Please note that in the case of using a client to test an exposed service that does not use TLS, there is no need to provide any configuration. E.g. to test the HelloService
defined above, one could create the following test:
public class HelloServiceTest implements Greeter {
@GrpcClient
Greeter client;
@Test
void shouldReturnHello() {
CompletableFuture<String> message = new CompletableFuture<>();
client.sayHello(HelloRequest.newBuilder().setName("Quarkus").build())
.subscribe().with(reply -> message.complete(reply.getMessage()));
assertThat(message.get(5, TimeUnit.SECONDS)).isEqualTo("Hello Quarkus");
}
}
Trying out your services manually
In the dev mode, you can try out your gRPC services in the Quarkus Dev UI. Just go to http://localhost:8080/q/dev and click on Services under the gRPC tile.

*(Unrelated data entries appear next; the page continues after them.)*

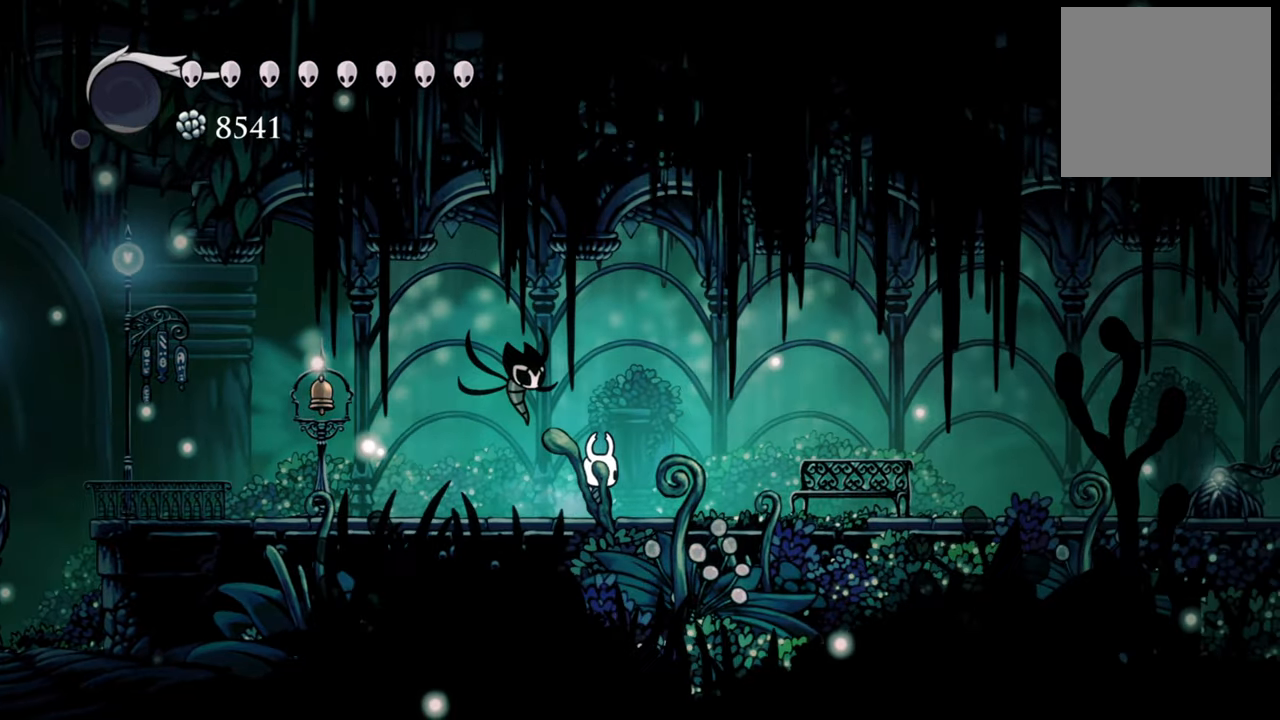
{"buttons": [], "events": [[240, "DPAD_LEFT", "down"], [300, "DPAD_LEFT", "up"]]}
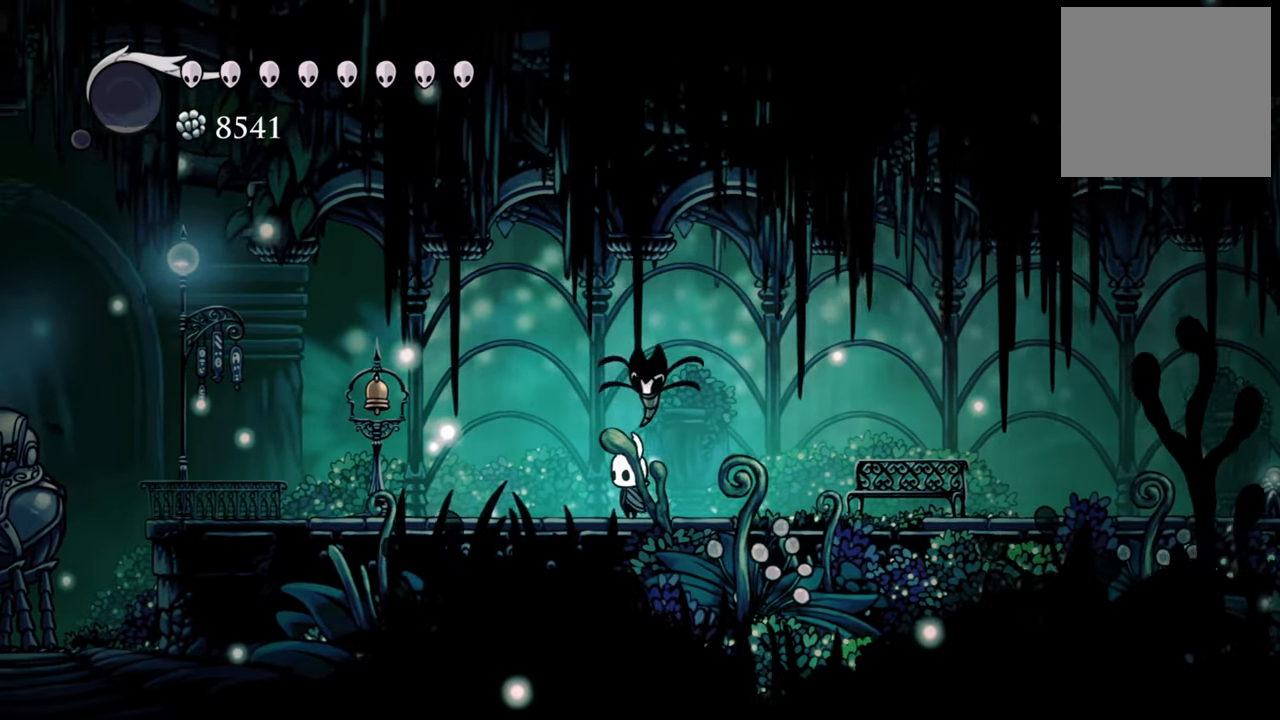
{"buttons": ["X"], "events": [[340, "X", "down"]]}
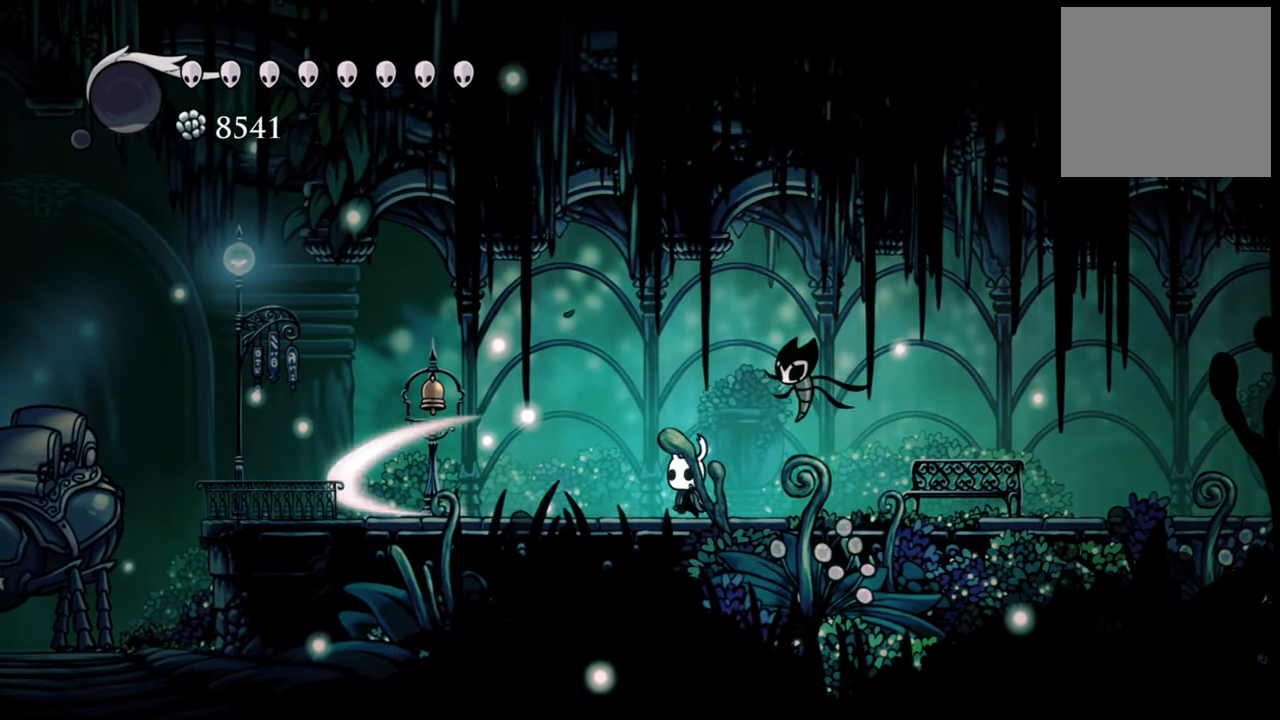
{"buttons": ["DPAD_LEFT"], "events": [[60, "X", "up"], [440, "DPAD_LEFT", "down"]]}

Please note that your application needs to expose the "normal" HTTP port for the Dev UI to be accessible. If your application does not expose any HTTP endpoints, you can create a dedicated profile with a dependency on quarkus-vertx-http
:
<profiles>
<profile>
<id>development</id>
<dependencies>
<dependency>
<groupId>io.quarkus</groupId>
<artifactId>quarkus-vertx-http</artifactId>
</dependency>
</dependencies>
</profiles>
</profile>
Having it, you can run the dev mode with: mvn quarkus:dev -Pdevelopment
.
If you use Gradle, you can simply add a dependency for the quarkusDev
task:
dependencies {
quarkusDev 'io.quarkus:quarkus-vertx-http'
}
gRPC Server metrics
Enabling metrics collection
gRPC server metrics are automatically enabled when the application also uses the quarkus-micrometer
extension. Micrometer collects the metrics of all the gRPC services implemented by the application.
As an example, if you export the metrics to Prometheus, you will get:
# HELP grpc_server_responses_sent_messages_total The total number of responses sent
# TYPE grpc_server_responses_sent_messages_total counter
grpc_server_responses_sent_messages_total{method="SayHello",methodType="UNARY",service="helloworld.Greeter",} 6.0
# HELP grpc_server_processing_duration_seconds The total time taken for the server to complete the call
# TYPE grpc_server_processing_duration_seconds summary
grpc_server_processing_duration_seconds_count{method="SayHello",methodType="UNARY",service="helloworld.Greeter",statusCode="OK",} 6.0
grpc_server_processing_duration_seconds_sum{method="SayHello",methodType="UNARY",service="helloworld.Greeter",statusCode="OK",} 0.016216771
# HELP grpc_server_processing_duration_seconds_max The total time taken for the server to complete the call
# TYPE grpc_server_processing_duration_seconds_max gauge
grpc_server_processing_duration_seconds_max{method="SayHello",methodType="UNARY",service="helloworld.Greeter",statusCode="OK",} 0.007985236
# HELP grpc_server_requests_received_messages_total The total number of requests received
# TYPE grpc_server_requests_received_messages_total counter
grpc_server_requests_received_messages_total{method="SayHello",methodType="UNARY",service="helloworld.Greeter",} 6.0
The service name, method and type can be found in the tags.